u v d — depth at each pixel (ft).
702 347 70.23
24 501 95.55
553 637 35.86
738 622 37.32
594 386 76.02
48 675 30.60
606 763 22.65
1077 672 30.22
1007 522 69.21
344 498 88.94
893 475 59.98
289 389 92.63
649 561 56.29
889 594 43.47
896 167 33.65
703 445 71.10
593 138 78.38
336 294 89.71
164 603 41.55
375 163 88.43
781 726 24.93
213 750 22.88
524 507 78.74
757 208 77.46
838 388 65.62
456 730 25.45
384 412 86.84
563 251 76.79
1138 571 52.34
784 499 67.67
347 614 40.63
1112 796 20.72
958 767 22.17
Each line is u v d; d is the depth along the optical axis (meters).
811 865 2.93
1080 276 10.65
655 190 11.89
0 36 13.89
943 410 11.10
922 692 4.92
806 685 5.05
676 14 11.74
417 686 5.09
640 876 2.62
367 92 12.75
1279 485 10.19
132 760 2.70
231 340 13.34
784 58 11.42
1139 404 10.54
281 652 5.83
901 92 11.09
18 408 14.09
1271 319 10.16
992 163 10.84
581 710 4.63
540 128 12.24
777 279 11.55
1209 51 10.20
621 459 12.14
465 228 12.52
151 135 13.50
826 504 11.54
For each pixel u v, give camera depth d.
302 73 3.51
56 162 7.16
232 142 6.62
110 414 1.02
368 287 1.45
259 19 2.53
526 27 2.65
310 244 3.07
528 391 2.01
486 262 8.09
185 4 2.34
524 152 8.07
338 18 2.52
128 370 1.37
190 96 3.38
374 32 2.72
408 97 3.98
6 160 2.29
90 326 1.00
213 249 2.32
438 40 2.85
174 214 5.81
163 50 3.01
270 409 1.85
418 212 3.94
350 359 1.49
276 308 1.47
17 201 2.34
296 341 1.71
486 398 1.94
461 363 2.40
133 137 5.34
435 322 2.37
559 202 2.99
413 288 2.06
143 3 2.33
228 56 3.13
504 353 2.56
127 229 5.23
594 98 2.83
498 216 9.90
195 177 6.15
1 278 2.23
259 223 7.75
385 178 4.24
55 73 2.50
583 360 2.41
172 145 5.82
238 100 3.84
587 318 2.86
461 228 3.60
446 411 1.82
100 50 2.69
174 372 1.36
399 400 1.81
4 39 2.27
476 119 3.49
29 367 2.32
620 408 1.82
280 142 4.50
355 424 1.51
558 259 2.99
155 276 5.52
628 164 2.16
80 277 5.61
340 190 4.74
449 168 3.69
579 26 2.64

REQUIRED ACTION:
Copy the stretch of the records above that runs from the line with "486 262 8.09" through the line with "446 411 1.82". Both end lines belong in the copy, and nothing else does.

ANSWER:
486 262 8.09
185 4 2.34
524 152 8.07
338 18 2.52
128 370 1.37
190 96 3.38
374 32 2.72
408 97 3.98
6 160 2.29
90 326 1.00
213 249 2.32
438 40 2.85
174 214 5.81
163 50 3.01
270 409 1.85
418 212 3.94
350 359 1.49
276 308 1.47
17 201 2.34
296 341 1.71
486 398 1.94
461 363 2.40
133 137 5.34
435 322 2.37
559 202 2.99
413 288 2.06
143 3 2.33
228 56 3.13
504 353 2.56
127 229 5.23
594 98 2.83
498 216 9.90
195 177 6.15
1 278 2.23
259 223 7.75
385 178 4.24
55 73 2.50
583 360 2.41
172 145 5.82
238 100 3.84
587 318 2.86
461 228 3.60
446 411 1.82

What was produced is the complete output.